April 18, 2002 - VIGRE Presentations
Debbie Hinck, Jocelyn Renner, Alejandro Cantarero, Moorea Brega, Corry Lee, Ashok Basawapatna, Patricia Orendorff, and Robert Thornton

IMAGE ENHANCEMENT FOR FINGERPRINT IDENTIFICATION
Debbie Hinck
(Research under Dr. Curry and Dr. Doughterty)

Personal identity recognition is a crucial part of today's society. We rely on identity verification to protect personal information, find and prosecute criminals, and identify missing persons. The FBI uses a digital database of over 300 million fingerprint images to make identifications. It would be impossible for one person or even a team of people to search through a database of 300 million fingerprints; a matching program must be used to search through the database and return possible matches for an unidentified print.

A variety of image enhancement techniques have been applied to digital fingerprint images, but an optimal method has not yet been determined. This is largely due to the fact that a metric to quantify the quality of the enhancement does not exist. In this talk, I will be discussing the development of a set of standard images that represent fingerprints, methods of noise addition that model common imperfections in fingerprint images, and the non-linear thresholding image enhancement technique.

MATHEMATICAL MODEL OF DISPERSION USING LYAPUNOV EXPONENTS
Jocelyn Renner
(Research under Dr. Julien and Paul Mullowney)

Understanding the dynamics of systems involving dispersion of passive scalars is important in many fields of engineering and science. Dispersion can include the transport of particles such as contaminants or represent a property of the system such as heat. Ocean dynamics, weather patterns, engines, reactors, and rocket boosters all undergo mixing in different forms, and understanding the dynamics behind these systems is important for prediction of the behavior of the system. A valid mathematical model of transport processes is essential to understanding the physics behind these complex systems. Good models allow scientists and engineers to provide more accurate predictions of ocean currents and weather patterns as well as allowing them to build more efficient reactors and engines. With Dr. Keith Julien and Paul Mullowney, I am studying ways to numerically measure dispersion in dynamic systems using Lyapunov exponents with the aim of applying the method to a new class of analytic three-dimensional flows for rotating fluids.

APPROXIMATION, STANDARDIZATION AND OTHER APPLICATIONS OF NON-NEGATIVE MATRIX FACTORIZATION
Alejandro Cantarero, Moorea Brega, and Corry Lee
(Research under Dr. Curry)

There exists a factorization method for non-negative matrices such that V is approximately equal to WH. When applied to a set of digital images, this factorization produces a set of basis images. It is then possible to reconstruct other faces not in the original set in terms of these basis images. We explore the "standardization" which occurs when the original image set is sufficiently homogeneous. In such cases, deviant images, when recreated from the basis set, lose "non-standard" features.
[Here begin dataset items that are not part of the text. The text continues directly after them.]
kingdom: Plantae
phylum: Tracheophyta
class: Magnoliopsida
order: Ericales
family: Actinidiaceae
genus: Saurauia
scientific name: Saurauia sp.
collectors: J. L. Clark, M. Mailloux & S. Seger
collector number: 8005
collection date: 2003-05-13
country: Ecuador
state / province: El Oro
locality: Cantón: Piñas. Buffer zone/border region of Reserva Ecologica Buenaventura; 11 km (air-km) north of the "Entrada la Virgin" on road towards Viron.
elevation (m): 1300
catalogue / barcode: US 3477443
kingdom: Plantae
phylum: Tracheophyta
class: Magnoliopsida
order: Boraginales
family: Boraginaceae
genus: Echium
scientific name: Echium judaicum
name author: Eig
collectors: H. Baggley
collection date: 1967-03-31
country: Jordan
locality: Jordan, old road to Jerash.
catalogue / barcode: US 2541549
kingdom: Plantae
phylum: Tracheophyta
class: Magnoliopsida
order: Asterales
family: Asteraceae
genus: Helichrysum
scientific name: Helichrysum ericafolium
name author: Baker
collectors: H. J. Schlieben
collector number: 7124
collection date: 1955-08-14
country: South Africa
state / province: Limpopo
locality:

THE TRIG IDENTITY OF THE FUTURE
Ashok Basawapatna, Patricia Orendorff and Robert Thornton
(Research under Dr. Mohlenkamp and Lucas Monzón)

An effort to discover ways to reduce the cost of working with functions of several dimensions by using separable functions produced an unexpected discovery: a new trigonometric identity that allows us to write the sine of a sum of N variables as a sum of N separable functions. We are considering what happens if we take a sine of a sum of N distinct variables, such as sin(x+y+z) and multiply it by a sine of a sum of N different variables, such as sin(u+v+w). Simply multiplying out would result in a sum of N^2 terms, but we can now write it with 4N terms and it may be possible to reduce the sum to 2N, or even N terms.